(Provided records begins)
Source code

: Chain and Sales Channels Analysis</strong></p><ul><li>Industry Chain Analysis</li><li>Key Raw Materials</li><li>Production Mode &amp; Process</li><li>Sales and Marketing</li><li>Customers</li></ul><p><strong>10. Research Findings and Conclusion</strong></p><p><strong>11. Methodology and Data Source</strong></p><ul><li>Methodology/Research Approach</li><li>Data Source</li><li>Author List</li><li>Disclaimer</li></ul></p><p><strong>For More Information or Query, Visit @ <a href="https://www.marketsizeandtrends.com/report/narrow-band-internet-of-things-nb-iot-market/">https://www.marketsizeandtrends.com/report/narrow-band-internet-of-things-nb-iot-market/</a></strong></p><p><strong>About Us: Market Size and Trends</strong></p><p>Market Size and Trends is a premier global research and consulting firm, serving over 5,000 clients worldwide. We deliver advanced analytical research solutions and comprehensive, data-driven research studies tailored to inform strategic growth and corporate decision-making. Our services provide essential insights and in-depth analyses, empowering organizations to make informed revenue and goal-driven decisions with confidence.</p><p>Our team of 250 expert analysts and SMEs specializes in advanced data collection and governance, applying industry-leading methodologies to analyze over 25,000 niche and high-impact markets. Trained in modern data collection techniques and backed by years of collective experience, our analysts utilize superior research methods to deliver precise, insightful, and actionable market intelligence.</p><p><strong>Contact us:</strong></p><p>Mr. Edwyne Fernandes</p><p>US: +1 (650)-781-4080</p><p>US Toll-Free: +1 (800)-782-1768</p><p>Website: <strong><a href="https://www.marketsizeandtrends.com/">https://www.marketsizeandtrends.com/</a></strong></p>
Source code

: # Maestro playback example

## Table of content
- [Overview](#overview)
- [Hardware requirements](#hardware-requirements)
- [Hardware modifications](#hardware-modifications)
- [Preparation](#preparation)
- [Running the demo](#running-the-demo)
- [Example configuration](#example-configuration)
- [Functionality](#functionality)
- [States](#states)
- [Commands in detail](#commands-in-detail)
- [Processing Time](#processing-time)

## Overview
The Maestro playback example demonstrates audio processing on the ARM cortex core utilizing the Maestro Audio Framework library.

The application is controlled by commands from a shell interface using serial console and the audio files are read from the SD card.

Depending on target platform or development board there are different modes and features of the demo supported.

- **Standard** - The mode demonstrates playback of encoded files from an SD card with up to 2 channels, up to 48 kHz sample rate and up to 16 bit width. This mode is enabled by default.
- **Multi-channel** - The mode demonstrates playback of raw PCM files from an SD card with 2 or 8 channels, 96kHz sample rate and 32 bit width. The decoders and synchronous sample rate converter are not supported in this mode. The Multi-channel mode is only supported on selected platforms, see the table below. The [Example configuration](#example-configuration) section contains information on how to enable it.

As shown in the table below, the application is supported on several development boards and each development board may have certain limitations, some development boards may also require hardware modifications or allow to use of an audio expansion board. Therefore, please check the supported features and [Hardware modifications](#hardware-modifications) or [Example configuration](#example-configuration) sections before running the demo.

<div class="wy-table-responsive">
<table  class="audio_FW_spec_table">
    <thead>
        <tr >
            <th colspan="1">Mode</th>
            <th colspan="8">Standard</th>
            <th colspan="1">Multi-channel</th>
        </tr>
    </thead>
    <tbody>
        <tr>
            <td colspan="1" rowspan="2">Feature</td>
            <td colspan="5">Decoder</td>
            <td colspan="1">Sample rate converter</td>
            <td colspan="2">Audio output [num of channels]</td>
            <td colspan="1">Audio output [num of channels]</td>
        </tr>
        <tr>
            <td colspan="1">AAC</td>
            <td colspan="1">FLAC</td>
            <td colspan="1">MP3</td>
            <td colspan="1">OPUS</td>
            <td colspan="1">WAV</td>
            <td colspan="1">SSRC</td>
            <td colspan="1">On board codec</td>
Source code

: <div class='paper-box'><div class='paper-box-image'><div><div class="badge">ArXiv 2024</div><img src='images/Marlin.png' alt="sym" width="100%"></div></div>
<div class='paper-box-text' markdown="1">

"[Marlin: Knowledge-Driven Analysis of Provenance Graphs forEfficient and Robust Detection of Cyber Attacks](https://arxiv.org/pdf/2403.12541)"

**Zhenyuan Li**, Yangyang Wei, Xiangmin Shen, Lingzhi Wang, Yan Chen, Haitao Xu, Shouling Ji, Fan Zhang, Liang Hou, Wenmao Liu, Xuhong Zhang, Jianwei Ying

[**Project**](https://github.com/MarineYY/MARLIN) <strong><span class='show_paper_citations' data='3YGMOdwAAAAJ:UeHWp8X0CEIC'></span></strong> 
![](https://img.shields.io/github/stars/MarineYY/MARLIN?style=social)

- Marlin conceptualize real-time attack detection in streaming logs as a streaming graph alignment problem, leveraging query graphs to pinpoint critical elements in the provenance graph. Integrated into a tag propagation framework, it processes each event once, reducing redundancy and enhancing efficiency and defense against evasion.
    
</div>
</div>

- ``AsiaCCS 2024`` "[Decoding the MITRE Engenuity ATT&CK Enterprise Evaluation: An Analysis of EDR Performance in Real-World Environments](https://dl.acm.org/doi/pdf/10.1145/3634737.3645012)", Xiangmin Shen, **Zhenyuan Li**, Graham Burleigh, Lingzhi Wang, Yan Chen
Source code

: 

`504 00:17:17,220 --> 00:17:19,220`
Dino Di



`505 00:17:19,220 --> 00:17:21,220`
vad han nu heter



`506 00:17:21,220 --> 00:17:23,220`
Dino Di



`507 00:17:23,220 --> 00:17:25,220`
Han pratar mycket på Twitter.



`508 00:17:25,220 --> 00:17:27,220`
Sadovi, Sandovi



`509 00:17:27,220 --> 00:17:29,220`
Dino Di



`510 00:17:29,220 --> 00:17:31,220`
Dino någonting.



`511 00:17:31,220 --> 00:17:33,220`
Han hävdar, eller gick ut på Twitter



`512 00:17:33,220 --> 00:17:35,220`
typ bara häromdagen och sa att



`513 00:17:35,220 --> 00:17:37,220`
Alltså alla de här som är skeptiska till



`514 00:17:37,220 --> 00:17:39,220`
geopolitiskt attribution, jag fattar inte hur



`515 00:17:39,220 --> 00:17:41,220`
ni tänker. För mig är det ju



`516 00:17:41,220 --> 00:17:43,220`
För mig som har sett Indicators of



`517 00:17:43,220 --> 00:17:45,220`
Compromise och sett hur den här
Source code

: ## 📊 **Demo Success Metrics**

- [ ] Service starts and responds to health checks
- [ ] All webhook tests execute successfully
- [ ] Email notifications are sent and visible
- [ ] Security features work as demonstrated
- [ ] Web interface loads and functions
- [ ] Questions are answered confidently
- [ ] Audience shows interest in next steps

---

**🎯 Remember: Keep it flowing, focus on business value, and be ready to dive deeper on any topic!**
(Provided records ends)
Your answer should be every line above that contains the word "class".

Solution to this problem
<div class="wy-table-responsive">
<table  class="audio_FW_spec_table">
: <div class='paper-box'><div class='paper-box-image'><div><div class="badge">ArXiv 2024</div><img src='images/Marlin.png' alt="sym" width="100%"></div></div>
<div class='paper-box-text' markdown="1">
[**Project**](https://github.com/MarineYY/MARLIN) <strong><span class='show_paper_citations' data='3YGMOdwAAAAJ:UeHWp8X0CEIC'></span></strong> 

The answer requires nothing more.